NHS data access pathways compared
NHS Digital Data Access Request Service (DARS)
Formal application to NHS Digital for data extracts. Requires: sponsor organisation, data sharing agreement, data protection impact assessment, IG Toolkit compliance, and approval from an NHS Digital Data Access Advisory Group. Typical timeline: 12-18 months. Data received: de-identified, aggregated, or pseudonymised extracts. Cannot be used for commercial AI product development in many cases.
NHS Research Ethics Committee + Trust R&D approval
Per-trust approval for research studies. Requires: IRAS application, REC favourable opinion, HRA approval, local trust R&D sign-off, and honorary research contracts for study team. Typical timeline: 6-12 months per trust. Data received: limited to approved protocol. Significant administrative overhead for multi-site studies.
NHS AI Lab / AI Award programme
Funding programme for AI development in NHS. Recipients include Kheiron Medical, Behold.ai, and other radiology AI companies. Provides funding and NHS partnership access. Competitive application process. Limited to UK-registered organisations. Data access still requires trust-by-trust negotiation.

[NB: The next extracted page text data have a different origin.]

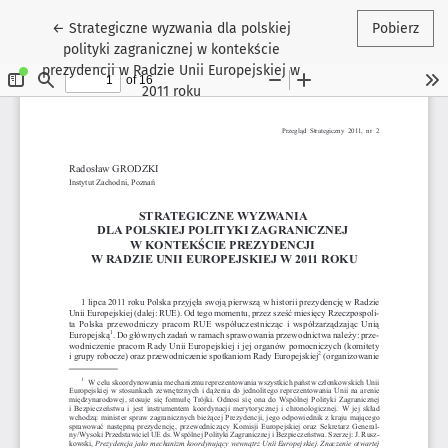
Wróć do szczegółów artykułu
←
Strategiczne wyzwania dla polskiej
Pobierz
polityki zagranicznej w kontekście
prezydencji w Radzie Unii Europejskiej w
2011 roku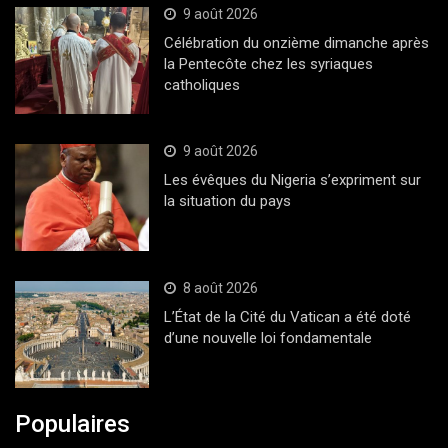
9 août 2026
Célébration du onzième dimanche après
la Pentecôte chez les syriaques
catholiques
9 août 2026
Les évêques du Nigeria s’expriment sur
la situation du pays
8 août 2026
L’État de la Cité du Vatican a été doté
d’une nouvelle loi fondamentale
Populaires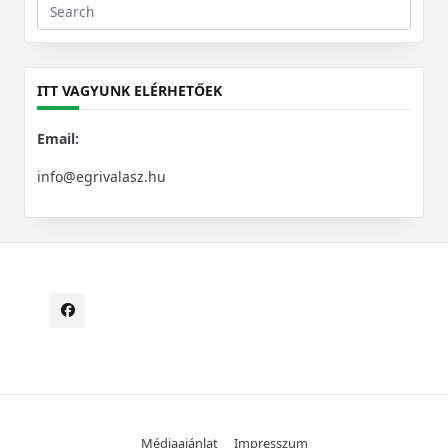
Search
for:
ITT VAGYUNK ELÉRHETŐEK
Email:
info@egrivalasz.hu
Médiaajánlat
Impresszum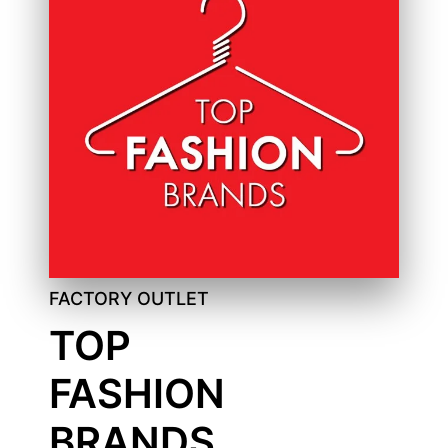
FACTORY OUTLET
TOP
FASHION
BRANDS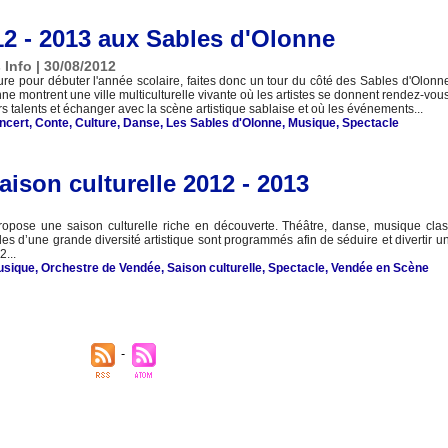
12 - 2013 aux Sables d'Olonne
 Info | 30/08/2012
ure pour débuter l'année scolaire, faites donc un tour du côté des Sables d'Olonn
ne montrent une ville multiculturelle vivante où les artistes se donnent rendez-vou
rs talents et échanger avec la scène artistique sablaise et où les événements...
ncert
,
Conte
,
Culture
,
Danse
,
Les Sables d'Olonne
,
Musique
,
Spectacle
ison culturelle 2012 - 2013
pose une saison culturelle riche en découverte. Théâtre, danse, musique clas
 d’une grande diversité artistique sont programmés afin de séduire et divertir un
2...
usique
,
Orchestre de Vendée
,
Saison culturelle
,
Spectacle
,
Vendée en Scène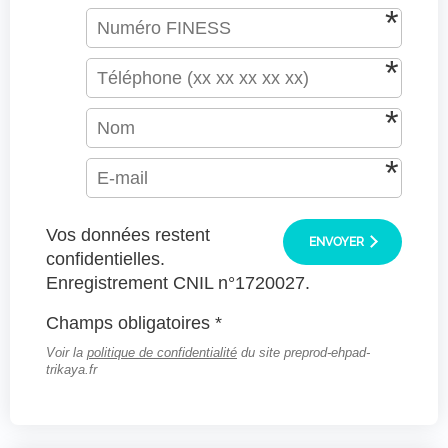
Vos données restent
ENVOYER
confidentielles.
Enregistrement CNIL n°1720027.
Champs obligatoires *
Voir la
politique de confidentialité
du site preprod-ehpad-
trikaya.fr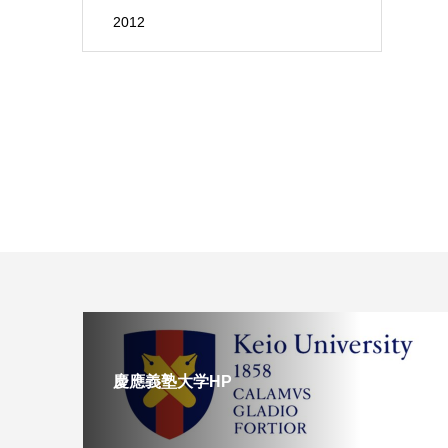
2012
慶應義塾大学HP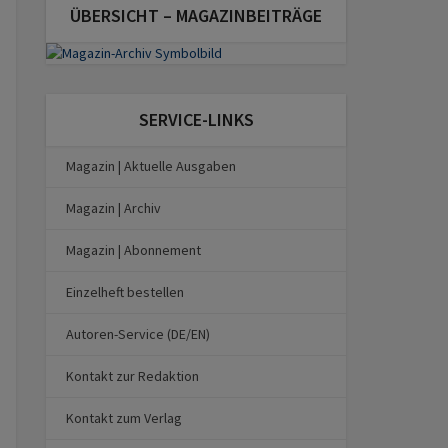
ÜBERSICHT – MAGAZINBEITRÄGE
SERVICE-LINKS
Magazin | Aktuelle Ausgaben
Magazin | Archiv
Magazin | Abonnement
Einzelheft bestellen
Autoren-Service (DE/EN)
Kontakt zur Redaktion
Kontakt zum Verlag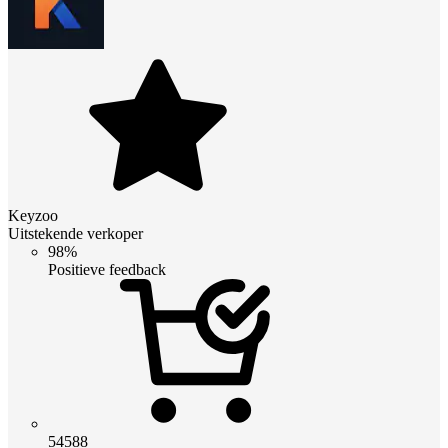
Keyzoo
Uitstekende verkoper
98%
Positieve feedback
54588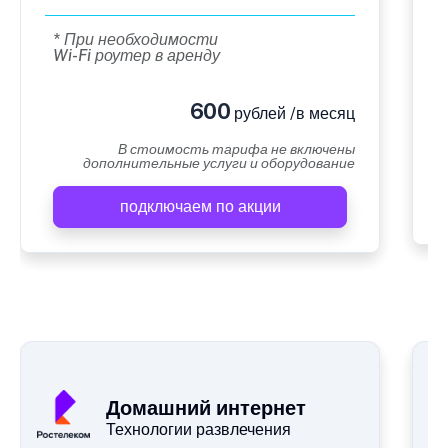
* При необходимости
Wi-Fi роутер в аренду
600
рублей /в месяц
В стоимость тарифа не включены
дополнительные услуги и оборудование
подключаем по акции
Домашний интернет
Технологии развлечения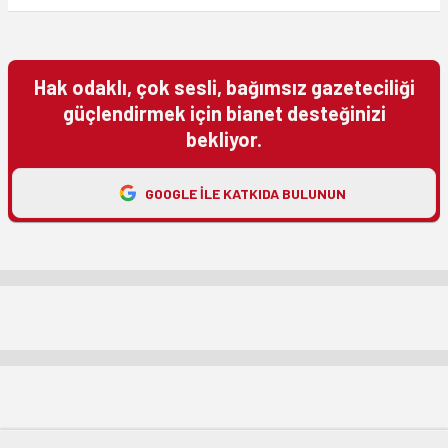
Hak odaklı, çok sesli, bağımsız gazeteciliği
güçlendirmek için bianet desteğinizi
bekliyor.
GOOGLE ILE KATKIDA BULUNUN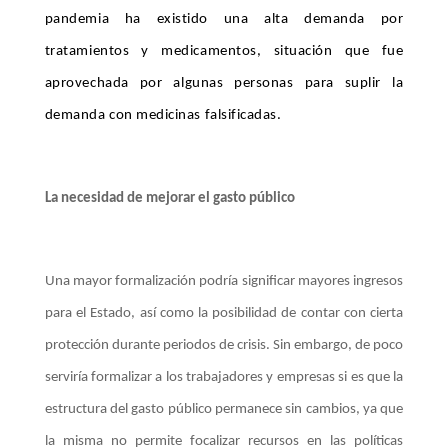
pandemia ha existido una alta demanda por
tratamientos y medicamentos, situación que fue
aprovechada por algunas personas para suplir la
demanda con medicinas falsificadas.
La necesidad de mejorar el gasto público
Una mayor formalización podría significar mayores ingresos
para el Estado, así como la posibilidad de contar con cierta
protección durante periodos de crisis. Sin embargo, de poco
serviría formalizar a los trabajadores y empresas si es que la
estructura del gasto público permanece sin cambios, ya que
la misma no permite focalizar recursos en las políticas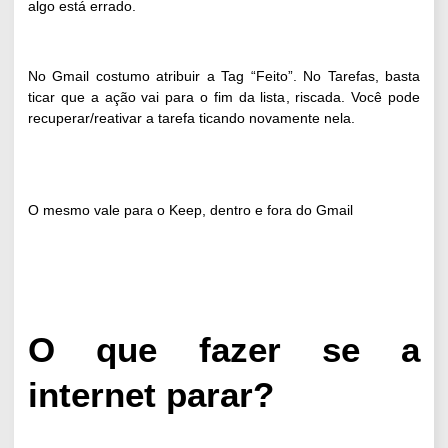
algo está errado.
No Gmail costumo atribuir a Tag “Feito”. No Tarefas, basta
ticar que a ação vai para o fim da lista, riscada. Você pode
recuperar/reativar a tarefa ticando novamente nela.
O mesmo vale para o Keep, dentro e fora do Gmail
O que fazer se a
internet parar?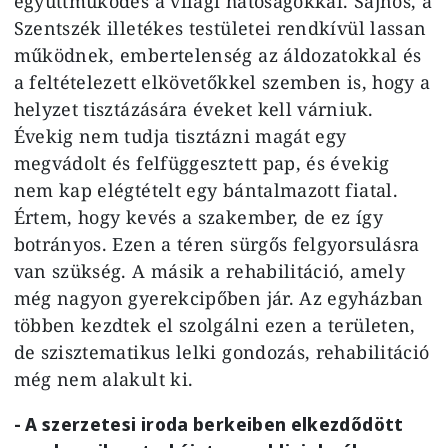
együttműködés a világi hatóságokkal. Sajnos, a
Szentszék illetékes testületei rendkívül lassan
működnek, embertelenség az áldozatokkal és
a feltételezett elkövetőkkel szemben is, hogy a
helyzet tisztázására éveket kell várniuk.
Évekig nem tudja tisztázni magát egy
megvádolt és felfüggesztett pap, és évekig
nem kap elégtételt egy bántalmazott fiatal.
Értem, hogy kevés a szakember, de ez így
botrányos. Ezen a téren sürgős felgyorsulásra
van szükség. A másik a rehabilitáció, amely
még nagyon gyerekcipőben jár. Az egyházban
többen kezdtek el szolgálni ezen a területen,
de szisztematikus lelki gondozás, rehabilitáció
még nem alakult ki.
- A szerzetesi iroda berkeiben elkezdődött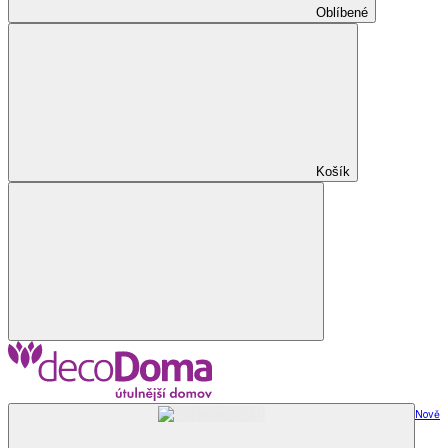
Oblíbené
Košík
Nově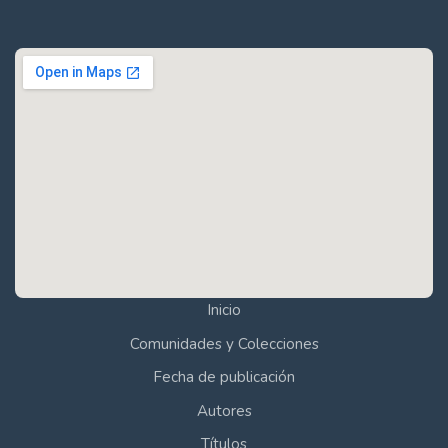
Inicio
Comunidades y Colecciones
Fecha de publicación
Autores
Títulos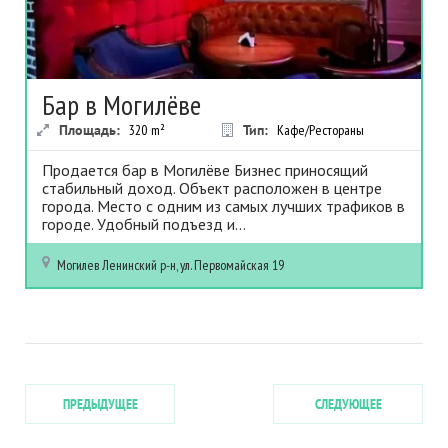
Бар в Могилёве
Площадь:
320
m²
Тип:
Кафе/Рестораны
Продается бар в Могилёве Бизнес приносящий
стабильный доход. Объект расположен в центре
города. Место с одним из самых лучших трафиков в
городе. Удобный подъезд и...
Могилев
Ленинский р-н, ул. Первомайская 19
ПРЕДЫДУЩЕЕ
СЛЕДУЮЩЕЕ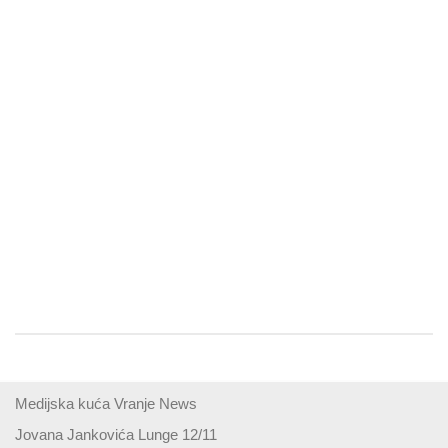
Medijska kuća Vranje News
Jovana Jankovića Lunge 12/11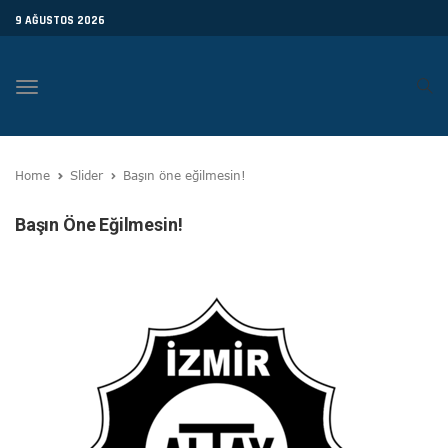
9 AĞUSTOS 2026
Toggle
navigation
Home
Slider
Başın öne eğilmesin!
Başın Öne Eğilmesin!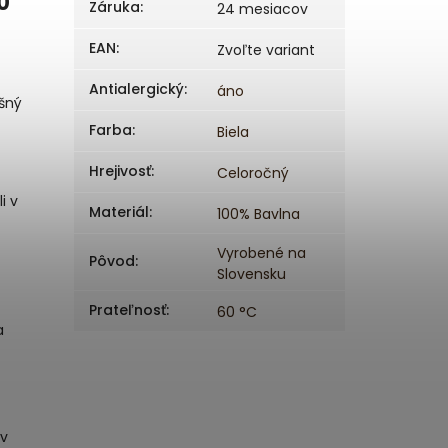
0
Záruka
:
24 mesiacov
EAN
:
Zvoľte variant
Antialergický
:
áno
šný
Farba
:
Biela
Hrejivosť
:
Celoročný
i v
Materiál
:
100% Bavlna
Vyrobené na
Pôvod
:
Slovensku
Prateľnosť
:
60 °C
a
 v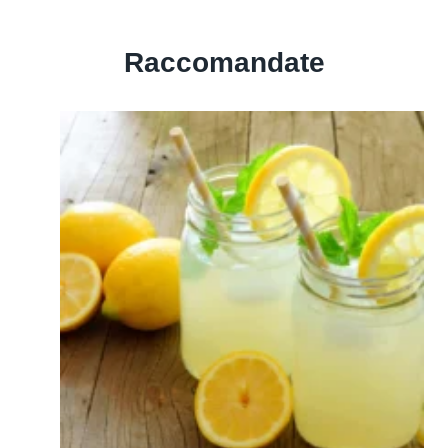
Raccomandate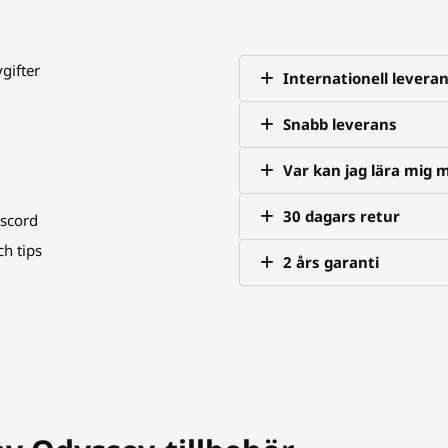
vgifter
Internationell levera
Snabb leverans
Var kan jag lära mig 
30 dagars retur
iscord
h tips
2 års garanti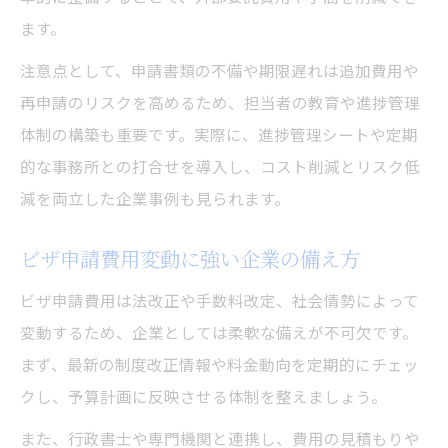
ます。
注意点として、申請書類の不備や期限遅れは追加費用や
再申請のリスクを高めるため、担当者の教育や進捗管理
体制の構築も重要です。実際に、進捗管理シートや定期
的な事務所との打合せを導入し、コスト削減とリスク低
減を両立した企業事例も見られます。
ビザ申請費用変動に強い企業の備え方
ビザ申請費用は法改正や手数料改定、社会情勢によって
変動するため、企業としては柔軟な備えが不可欠です。
まず、最新の制度改正情報や料金動向を定期的にチェッ
クし、予算計画に反映させる体制を整えましょう。
また、行政書士や専門機関と連携し、費用の見積もりや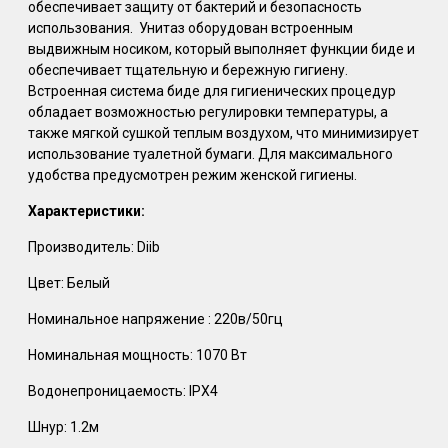
обеспечивает защиту от бактерий и безопасность
использования. Унитаз оборудован встроенным
выдвижным носиком, который выполняет функции биде и
обеспечивает тщательную и бережную гигиену.
Встроенная система биде для гигиенических процедур
обладает возможностью регулировки температуры, а
также мягкой сушкой теплым воздухом, что минимизирует
использование туалетной бумаги. Для максимального
удобства предусмотрен режим женской гигиены.
Характеристики:
Производитель: Diib
Цвет: Белый
Номинальное напряжение : 220в/50гц
Номинальная мощность: 1070 Вт
Водонепроницаемость: IPX4
Шнур: 1.2м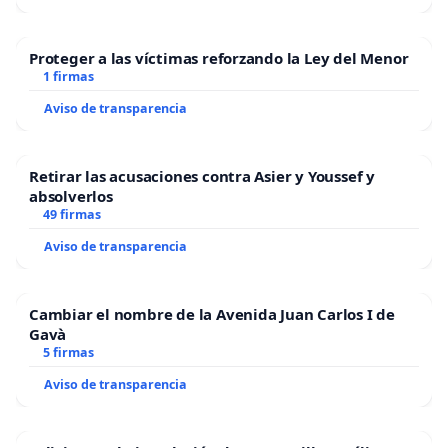
Proteger a las víctimas reforzando la Ley del Menor
1 firmas
Aviso de transparencia
Retirar las acusaciones contra Asier y Youssef y
absolverlos
49 firmas
Aviso de transparencia
Cambiar el nombre de la Avenida Juan Carlos I de
Gavà
5 firmas
Aviso de transparencia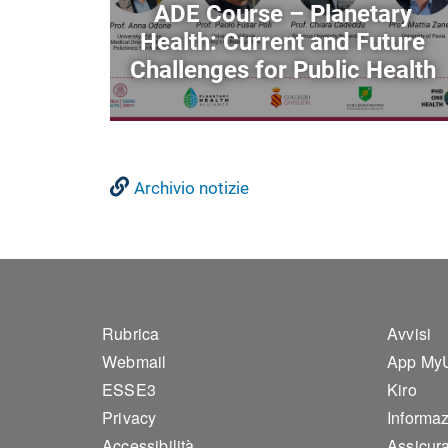
ADE Course – Planetary
Health: Current and Future
Challenges for Public Health
Archivio notizie
Footer 1
Foo
Rubrica
Avvisi
Webmail
App My
ESSE3
Kiro
Privacy
Informazi
Accessibilità
Assicura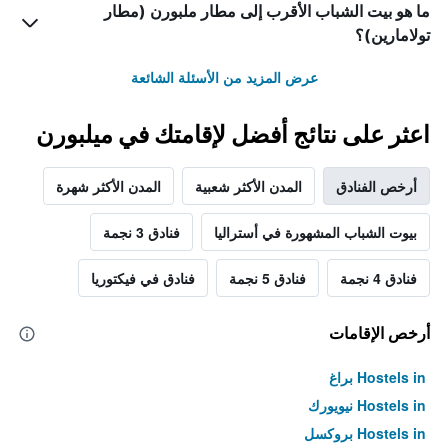
ما هو بيت الشباب الأقرب إلى مطار ملبورن (مطار
تولامارين)؟
عرض المزيد من الأسئلة الشائعة
اعثر على نتائج أفضل لإقامتك في ميلبورن
أرخص الفنادق
المدن الأكثر شعبية
المدن الأكثر شهرة
بيوت الشباب المشهورة في أستراليا
فنادق 3 نجمة
فنادق 4 نجمة
فنادق 5 نجمة
فنادق في فيكتوريا
أرخص الإقامات
Hostels in براغ
Hostels in نيويورك
Hostels in بروكسل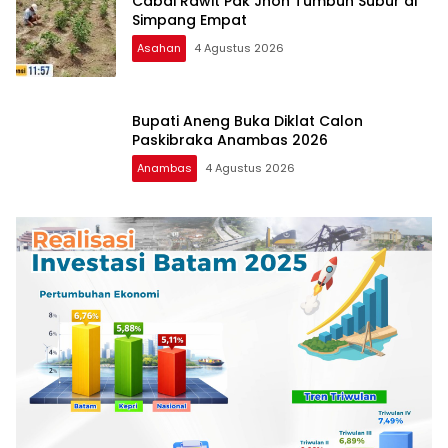
Cabai Rawit Pak Jhon Tumbuh Subur di
Simpang Empat
Asahan
4 Agustus 2026
Bupati Aneng Buka Diklat Calon
Paskibraka Anambas 2026
Anambas
4 Agustus 2026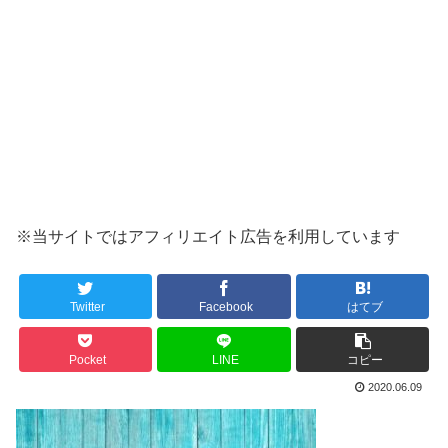
※当サイトではアフィリエイト広告を利用しています
Twitter
Facebook
はてブ
Pocket
LINE
コピー
2020.06.09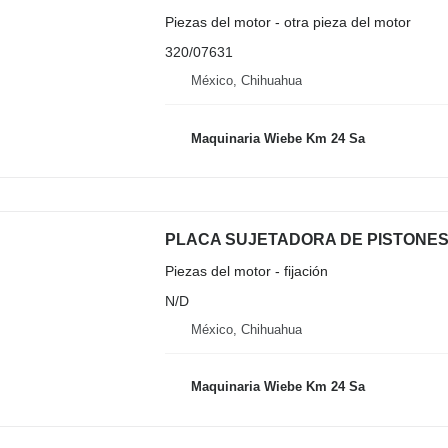
Piezas del motor - otra pieza del motor
320/07631
México, Chihuahua
Maquinaria Wiebe Km 24 Sa
Piezas del motor - fijación
N/D
México, Chihuahua
Maquinaria Wiebe Km 24 Sa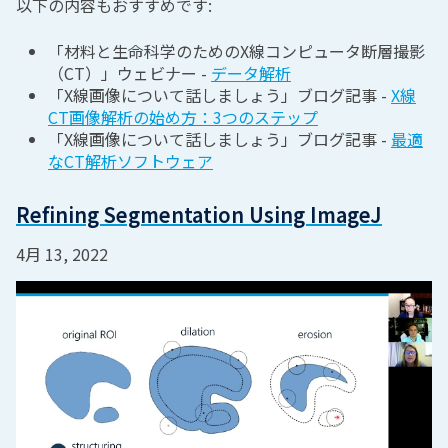
以下の内容もおすすめです:
「材料と生命科学のためのX線コンピュータ断層撮影
（CT）」ウェビナー -
データ解析
「X線画像について話しましょう」ブログ記事 -
X線
CT画像解析の始め方：3つのステップ
「X線画像について話しましょう」ブログ記事 -
最適
なCT解析ソフトウェア
Refining Segmentation Using ImageJ
4月 13, 2022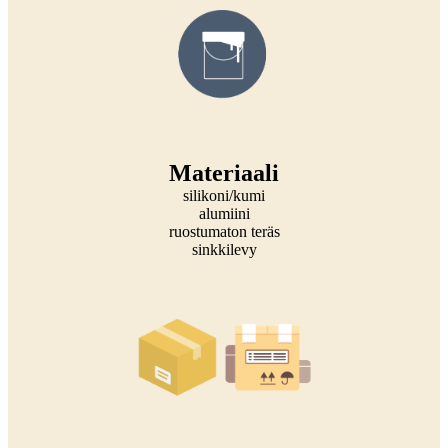
Materiaali
silikoni/kumi
alumiini
ruostumaton teräs
sinkkilevy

Compute-to-Data (Rapha Protocol)
Technical infrastructure for NHS data access without data export. AI company submits model through Rapha secure API. Model trains on NHS data inside hospital's edge appliance using SGX/TDX enclave and OPA policy. Only trained weights leave. NHS trust earns 70% of fee. Timeline: technical deployment measured in weeks, not months — institutional governance review remains a prerequisite. Data never moves. DSPT and Caldicott alignment through configurable OPA policy.
UK-specific compliance advantage of compute-to-data
The UK Information Commissioner's Office (ICO) has repeatedly signalled that data minimisation and purpose limitation are central to lawful AI development. The ICO's guidance on AI and data protection emphasises that organisations should "consider whether you can achieve your purpose by using less data, or by using a different technique that is less intrusive."
Rapha Protocol's compute-to-data architecture directly implements this guidance. By training models at the data source without exporting raw records, the data processing is both more minimised (only weights leave) and more auditable (every job produces a cryptographically signed proof receipt) than the alternative of exporting de-identified NHS data to cloud infrastructure.
Important: Rapha Protocol is private-alpha. NHS data access requires NHS trust governance approval, Caldicott Guardian sign-off, and applicable data sharing agreements regardless of the technical architecture. Rapha Protocol is designed to support — not replace — NHS governance processes. The technical deployment reduces data export risk; it does not eliminate the need for institutional approval.